• **Text extract**
Wingo rather frothily admits that, like ""all good sea stories,"" her reminiscence of her stint in the WAVES has been ""embellished."" Now a retired teacher and a Santa Monica community activist, Wingo remembers feeling like Joan of Arc at her enlistment in the WAVES (Women Appointed for Voluntary Emergency Service) in 1944 at the age of 20. An Irish Catholic raised in Detroit, she attends boot camp at Hunter College in the Bronx, where the ""barracks"" are a five-story apartment building. Recruits are called Ripples (""Little Waves, silly""), and Wingo says that ""boot camp is like a harder Girl Scout camp"" where you learn that a ""misbegotten granny knot could screw up the whole war."" Her bunkmates (the characters are composites) include Coralee Tolliver, a chunky ""hillbilly"" whom she despises (though Wingo later serves as her maid of honor), and Barbara Lee Corman, who calls everyone ""honeychile"" and juggles five ""fian-says."" The trio gets assigned to the Great Lakes Naval Station in Chicago where they train on guns. Following a Navy Day parade in which Wingo, in full dress, rides astraddle a torpedo, she and her buddies are shipped out to Treasure Island in San Francisco Bay to train the men in the Armed Guard for at-sea duty while they, as women, will remain ashore. Wingo falls for a tattooed sailor named Blackie (he calls her ""Toots"") until he admits he visits prostitutes because it ""saves the nice girls for when we want to marry them."" She describes a chaotic V-J Day celebration and a whirlwind tour of New York City; and she offers an entire chapter about getting drunk and sick aboard a Russian ship anchored in San Francisco Bay. Jocular and occasionally appealing, this suffers from an almost complete lack of hard information or historical perspective on the very real contributions of the WAVES.

• **Direction A**
Rewrite the entries from the first one through the line containing "circle at (968, 311)", changing "present" to "shown" and leaving everything else the same.

• **Given data**
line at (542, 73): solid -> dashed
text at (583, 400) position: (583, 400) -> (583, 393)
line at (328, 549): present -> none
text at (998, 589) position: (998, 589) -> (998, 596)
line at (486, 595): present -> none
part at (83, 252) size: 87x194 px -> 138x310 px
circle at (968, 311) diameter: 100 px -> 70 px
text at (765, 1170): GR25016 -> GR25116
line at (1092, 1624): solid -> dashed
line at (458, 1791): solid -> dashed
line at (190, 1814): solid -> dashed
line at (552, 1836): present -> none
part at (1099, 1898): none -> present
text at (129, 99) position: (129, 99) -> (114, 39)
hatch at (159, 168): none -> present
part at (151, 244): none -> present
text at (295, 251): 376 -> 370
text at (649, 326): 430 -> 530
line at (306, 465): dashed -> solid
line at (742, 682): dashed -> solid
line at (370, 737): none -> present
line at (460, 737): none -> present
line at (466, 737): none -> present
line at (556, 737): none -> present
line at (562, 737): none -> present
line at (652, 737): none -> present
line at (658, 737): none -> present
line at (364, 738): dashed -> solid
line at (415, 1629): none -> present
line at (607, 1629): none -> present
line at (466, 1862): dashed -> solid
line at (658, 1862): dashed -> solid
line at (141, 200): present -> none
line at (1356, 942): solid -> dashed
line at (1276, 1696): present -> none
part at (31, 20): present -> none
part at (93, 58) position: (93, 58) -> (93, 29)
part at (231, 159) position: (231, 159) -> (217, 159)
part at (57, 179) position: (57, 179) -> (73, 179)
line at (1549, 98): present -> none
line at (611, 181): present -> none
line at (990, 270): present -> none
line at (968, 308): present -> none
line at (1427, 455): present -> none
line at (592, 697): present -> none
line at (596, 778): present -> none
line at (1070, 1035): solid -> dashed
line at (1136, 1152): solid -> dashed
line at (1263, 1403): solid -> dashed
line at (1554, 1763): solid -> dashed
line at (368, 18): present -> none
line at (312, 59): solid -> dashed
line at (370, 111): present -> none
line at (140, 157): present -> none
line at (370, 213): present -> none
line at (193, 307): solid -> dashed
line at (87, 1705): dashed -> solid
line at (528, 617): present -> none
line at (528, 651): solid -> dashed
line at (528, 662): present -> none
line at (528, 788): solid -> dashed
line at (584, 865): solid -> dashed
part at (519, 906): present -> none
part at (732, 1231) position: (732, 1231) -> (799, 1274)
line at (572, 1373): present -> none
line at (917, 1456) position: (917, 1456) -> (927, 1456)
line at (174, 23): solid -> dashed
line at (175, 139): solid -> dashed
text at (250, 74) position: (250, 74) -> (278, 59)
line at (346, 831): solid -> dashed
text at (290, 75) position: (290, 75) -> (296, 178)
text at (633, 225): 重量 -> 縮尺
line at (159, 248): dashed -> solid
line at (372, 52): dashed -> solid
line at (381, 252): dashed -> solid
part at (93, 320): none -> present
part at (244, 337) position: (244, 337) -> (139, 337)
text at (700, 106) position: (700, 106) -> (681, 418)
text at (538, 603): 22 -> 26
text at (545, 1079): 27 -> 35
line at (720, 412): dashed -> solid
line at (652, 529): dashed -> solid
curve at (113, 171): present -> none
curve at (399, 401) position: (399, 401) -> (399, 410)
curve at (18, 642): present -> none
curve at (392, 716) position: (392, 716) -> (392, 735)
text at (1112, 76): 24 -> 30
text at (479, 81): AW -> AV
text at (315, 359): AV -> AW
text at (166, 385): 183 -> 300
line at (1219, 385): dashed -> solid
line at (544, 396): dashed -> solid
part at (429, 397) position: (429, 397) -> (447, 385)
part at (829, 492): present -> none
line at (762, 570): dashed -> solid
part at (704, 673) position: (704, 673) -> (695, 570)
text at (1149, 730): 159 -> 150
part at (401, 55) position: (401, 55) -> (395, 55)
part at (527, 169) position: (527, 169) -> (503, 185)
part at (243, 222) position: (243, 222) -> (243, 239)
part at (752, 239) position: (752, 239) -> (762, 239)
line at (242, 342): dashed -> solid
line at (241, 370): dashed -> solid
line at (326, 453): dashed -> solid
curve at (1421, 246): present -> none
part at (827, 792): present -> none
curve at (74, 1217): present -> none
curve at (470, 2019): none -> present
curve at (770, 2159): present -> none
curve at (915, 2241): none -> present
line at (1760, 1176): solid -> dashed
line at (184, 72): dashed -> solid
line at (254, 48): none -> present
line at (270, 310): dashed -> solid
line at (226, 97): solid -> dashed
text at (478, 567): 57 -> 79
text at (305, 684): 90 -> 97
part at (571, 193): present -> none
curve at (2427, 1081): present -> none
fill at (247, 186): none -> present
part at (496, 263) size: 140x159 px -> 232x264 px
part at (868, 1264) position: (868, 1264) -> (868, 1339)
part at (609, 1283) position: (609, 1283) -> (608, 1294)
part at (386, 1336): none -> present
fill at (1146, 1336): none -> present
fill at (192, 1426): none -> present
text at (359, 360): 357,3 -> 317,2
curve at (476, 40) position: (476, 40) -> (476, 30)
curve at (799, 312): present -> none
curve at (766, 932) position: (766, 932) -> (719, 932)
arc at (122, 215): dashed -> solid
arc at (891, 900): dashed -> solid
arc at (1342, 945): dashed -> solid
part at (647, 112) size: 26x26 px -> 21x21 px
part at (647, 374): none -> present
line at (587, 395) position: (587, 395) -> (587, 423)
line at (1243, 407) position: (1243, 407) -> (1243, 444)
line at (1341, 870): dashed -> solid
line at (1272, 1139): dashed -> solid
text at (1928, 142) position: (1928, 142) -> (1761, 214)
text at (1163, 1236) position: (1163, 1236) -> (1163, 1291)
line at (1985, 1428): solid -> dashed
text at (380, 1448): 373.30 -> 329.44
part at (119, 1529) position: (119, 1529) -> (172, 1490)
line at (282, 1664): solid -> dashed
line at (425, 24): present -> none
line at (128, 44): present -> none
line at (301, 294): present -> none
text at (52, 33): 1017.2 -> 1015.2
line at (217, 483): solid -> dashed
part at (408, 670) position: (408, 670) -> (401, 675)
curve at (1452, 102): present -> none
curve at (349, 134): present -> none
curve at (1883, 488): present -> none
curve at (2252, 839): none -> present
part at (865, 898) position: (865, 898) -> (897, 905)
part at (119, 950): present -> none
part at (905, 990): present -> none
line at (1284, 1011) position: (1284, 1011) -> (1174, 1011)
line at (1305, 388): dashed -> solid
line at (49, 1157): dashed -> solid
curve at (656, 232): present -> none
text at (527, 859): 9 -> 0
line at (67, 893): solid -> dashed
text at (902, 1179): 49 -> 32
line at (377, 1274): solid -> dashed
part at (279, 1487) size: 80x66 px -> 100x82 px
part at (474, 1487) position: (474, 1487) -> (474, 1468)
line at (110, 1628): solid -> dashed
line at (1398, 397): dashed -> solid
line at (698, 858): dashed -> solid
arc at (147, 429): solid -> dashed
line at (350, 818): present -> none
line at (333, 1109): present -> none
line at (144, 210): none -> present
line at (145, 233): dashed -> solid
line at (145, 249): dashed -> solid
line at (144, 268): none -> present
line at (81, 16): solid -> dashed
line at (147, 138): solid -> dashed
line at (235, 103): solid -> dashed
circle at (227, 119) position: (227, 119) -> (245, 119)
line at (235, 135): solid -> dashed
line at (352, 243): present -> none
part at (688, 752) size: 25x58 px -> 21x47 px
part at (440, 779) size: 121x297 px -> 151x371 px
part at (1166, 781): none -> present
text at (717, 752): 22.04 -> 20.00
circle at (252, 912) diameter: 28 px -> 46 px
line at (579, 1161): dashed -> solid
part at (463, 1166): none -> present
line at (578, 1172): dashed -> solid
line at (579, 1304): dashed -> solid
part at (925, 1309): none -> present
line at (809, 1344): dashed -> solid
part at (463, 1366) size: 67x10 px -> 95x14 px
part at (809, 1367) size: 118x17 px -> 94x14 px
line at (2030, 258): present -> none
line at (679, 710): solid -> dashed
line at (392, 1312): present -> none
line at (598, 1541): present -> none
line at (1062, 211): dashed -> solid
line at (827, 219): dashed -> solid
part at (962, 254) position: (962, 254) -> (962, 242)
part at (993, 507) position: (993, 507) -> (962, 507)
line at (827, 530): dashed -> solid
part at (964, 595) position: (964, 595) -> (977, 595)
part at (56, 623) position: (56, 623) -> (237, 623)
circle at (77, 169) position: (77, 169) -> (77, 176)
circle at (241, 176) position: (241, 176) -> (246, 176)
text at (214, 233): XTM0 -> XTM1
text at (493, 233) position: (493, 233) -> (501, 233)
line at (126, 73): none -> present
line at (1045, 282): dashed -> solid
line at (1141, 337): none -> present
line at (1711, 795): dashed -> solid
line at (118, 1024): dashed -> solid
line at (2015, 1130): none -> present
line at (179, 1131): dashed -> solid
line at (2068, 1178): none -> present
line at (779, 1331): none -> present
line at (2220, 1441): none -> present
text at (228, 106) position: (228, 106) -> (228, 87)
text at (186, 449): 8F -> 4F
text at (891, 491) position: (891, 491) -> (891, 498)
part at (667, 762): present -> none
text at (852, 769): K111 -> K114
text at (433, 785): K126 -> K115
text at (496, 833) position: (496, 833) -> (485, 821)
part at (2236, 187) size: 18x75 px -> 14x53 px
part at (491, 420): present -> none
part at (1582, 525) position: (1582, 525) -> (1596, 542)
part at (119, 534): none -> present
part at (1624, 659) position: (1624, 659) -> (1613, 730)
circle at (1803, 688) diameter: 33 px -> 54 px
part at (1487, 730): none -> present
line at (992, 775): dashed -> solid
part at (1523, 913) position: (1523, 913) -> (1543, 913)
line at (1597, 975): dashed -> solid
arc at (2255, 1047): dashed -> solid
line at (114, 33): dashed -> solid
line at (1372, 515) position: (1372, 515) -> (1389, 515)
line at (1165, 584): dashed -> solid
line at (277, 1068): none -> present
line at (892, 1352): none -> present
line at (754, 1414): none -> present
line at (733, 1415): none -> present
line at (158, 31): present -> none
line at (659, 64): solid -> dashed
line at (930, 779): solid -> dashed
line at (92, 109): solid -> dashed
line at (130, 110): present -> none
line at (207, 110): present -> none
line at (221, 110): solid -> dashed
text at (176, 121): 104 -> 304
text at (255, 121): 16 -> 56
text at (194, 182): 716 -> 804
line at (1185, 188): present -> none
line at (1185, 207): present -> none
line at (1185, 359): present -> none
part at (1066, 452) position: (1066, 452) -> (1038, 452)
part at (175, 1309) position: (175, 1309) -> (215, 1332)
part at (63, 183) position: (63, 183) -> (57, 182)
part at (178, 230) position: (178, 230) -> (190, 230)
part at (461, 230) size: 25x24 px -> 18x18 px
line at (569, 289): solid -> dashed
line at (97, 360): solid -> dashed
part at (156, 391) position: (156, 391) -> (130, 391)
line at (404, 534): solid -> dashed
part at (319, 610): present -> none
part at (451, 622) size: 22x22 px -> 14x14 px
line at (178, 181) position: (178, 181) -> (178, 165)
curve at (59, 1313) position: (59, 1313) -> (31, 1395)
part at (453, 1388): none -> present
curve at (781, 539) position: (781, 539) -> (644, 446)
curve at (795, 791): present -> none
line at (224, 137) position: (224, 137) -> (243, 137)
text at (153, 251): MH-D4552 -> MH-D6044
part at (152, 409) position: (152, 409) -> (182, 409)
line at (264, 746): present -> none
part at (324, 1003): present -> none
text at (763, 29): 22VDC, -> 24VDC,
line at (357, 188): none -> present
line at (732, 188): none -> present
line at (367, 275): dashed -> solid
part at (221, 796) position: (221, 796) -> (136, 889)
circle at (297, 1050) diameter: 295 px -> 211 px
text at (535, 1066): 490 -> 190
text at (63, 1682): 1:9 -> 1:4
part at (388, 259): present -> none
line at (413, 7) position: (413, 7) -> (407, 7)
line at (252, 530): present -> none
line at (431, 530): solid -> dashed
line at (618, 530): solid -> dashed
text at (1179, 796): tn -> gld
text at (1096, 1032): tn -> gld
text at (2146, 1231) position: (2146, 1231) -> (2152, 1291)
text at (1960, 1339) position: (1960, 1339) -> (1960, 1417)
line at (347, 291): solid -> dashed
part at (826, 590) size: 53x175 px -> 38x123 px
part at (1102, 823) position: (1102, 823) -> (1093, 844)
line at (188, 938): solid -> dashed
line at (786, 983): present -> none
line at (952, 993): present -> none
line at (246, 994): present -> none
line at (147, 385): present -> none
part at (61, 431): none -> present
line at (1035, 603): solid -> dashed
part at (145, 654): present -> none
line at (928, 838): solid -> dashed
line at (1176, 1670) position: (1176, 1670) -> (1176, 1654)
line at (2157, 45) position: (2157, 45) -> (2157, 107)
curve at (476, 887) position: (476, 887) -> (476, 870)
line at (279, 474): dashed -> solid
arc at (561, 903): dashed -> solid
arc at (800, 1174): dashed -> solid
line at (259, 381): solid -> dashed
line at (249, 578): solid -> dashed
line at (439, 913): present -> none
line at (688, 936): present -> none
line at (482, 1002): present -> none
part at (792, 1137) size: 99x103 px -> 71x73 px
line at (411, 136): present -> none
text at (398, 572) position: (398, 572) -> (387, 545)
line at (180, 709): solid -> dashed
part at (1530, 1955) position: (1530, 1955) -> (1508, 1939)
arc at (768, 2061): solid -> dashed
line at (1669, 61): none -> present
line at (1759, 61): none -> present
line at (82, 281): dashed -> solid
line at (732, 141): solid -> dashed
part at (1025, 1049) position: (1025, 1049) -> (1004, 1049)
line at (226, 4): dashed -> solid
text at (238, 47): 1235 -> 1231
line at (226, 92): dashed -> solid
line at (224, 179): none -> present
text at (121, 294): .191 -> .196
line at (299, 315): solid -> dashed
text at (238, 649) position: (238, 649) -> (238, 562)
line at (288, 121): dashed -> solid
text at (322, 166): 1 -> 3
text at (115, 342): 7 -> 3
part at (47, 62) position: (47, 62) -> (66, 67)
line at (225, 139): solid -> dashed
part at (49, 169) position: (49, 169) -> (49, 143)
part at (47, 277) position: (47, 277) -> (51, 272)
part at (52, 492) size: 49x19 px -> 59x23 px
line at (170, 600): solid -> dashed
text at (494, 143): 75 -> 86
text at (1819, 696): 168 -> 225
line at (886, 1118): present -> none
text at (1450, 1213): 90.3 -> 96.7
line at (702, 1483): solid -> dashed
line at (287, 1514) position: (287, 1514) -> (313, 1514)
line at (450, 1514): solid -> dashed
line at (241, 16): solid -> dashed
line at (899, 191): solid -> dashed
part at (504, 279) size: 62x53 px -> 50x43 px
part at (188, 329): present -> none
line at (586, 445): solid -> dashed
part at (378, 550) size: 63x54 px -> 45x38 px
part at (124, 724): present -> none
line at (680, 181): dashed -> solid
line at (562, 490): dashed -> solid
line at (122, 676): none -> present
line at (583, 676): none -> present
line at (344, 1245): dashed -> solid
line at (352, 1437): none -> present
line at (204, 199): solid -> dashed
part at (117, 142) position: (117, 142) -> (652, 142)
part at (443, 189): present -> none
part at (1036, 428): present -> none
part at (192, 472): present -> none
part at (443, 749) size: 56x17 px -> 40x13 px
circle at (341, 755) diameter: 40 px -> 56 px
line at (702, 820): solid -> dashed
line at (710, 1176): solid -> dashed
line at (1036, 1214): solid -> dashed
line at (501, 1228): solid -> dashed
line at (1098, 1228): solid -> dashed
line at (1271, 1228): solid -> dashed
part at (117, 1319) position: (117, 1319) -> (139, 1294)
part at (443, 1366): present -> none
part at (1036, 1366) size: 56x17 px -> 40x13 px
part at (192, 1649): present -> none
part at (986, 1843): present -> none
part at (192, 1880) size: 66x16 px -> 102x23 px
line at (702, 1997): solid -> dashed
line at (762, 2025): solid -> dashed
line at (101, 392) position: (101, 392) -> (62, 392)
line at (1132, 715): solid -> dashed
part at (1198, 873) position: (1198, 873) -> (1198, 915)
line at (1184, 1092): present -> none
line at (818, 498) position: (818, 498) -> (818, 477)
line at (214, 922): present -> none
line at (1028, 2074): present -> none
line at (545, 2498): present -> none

• **Direction B**
Retype the full review of the WAVES memoir word for word.

• **Exercise result A**
line at (542, 73): solid -> dashed
text at (583, 400) position: (583, 400) -> (583, 393)
line at (328, 549): shown -> none
text at (998, 589) position: (998, 589) -> (998, 596)
line at (486, 595): shown -> none
part at (83, 252) size: 87x194 px -> 138x310 px
circle at (968, 311) diameter: 100 px -> 70 px

• **Exercise result B**
Wingo rather frothily admits that, like ""all good sea stories,"" her reminiscence of her stint in the WAVES has been ""embellished."" Now a retired teacher and a Santa Monica community activist, Wingo remembers feeling like Joan of Arc at her enlistment in the WAVES (Women Appointed for Voluntary Emergency Service) in 1944 at the age of 20. An Irish Catholic raised in Detroit, she attends boot camp at Hunter College in the Bronx, where the ""barracks"" are a five-story apartment building. Recruits are called Ripples (""Little Waves, silly""), and Wingo says that ""boot camp is like a harder Girl Scout camp"" where you learn that a ""misbegotten granny knot could screw up the whole war."" Her bunkmates (the characters are composites) include Coralee Tolliver, a chunky ""hillbilly"" whom she despises (though Wingo later serves as her maid of honor), and Barbara Lee Corman, who calls everyone ""honeychile"" and juggles five ""fian-says."" The trio gets assigned to the Great Lakes Naval Station in Chicago where they train on guns. Following a Navy Day parade in which Wingo, in full dress, rides astraddle a torpedo, she and her buddies are shipped out to Treasure Island in San Francisco Bay to train the men in the Armed Guard for at-sea duty while they, as women, will remain ashore. Wingo falls for a tattooed sailor named Blackie (he calls her ""Toots"") until he admits he visits prostitutes because it ""saves the nice girls for when we want to marry them."" She describes a chaotic V-J Day celebration and a whirlwind tour of New York City; and she offers an entire chapter about getting drunk and sick aboard a Russian ship anchored in San Francisco Bay. Jocular and occasionally appealing, this suffers from an almost complete lack of hard information or historical perspective on the very real contributions of the WAVES.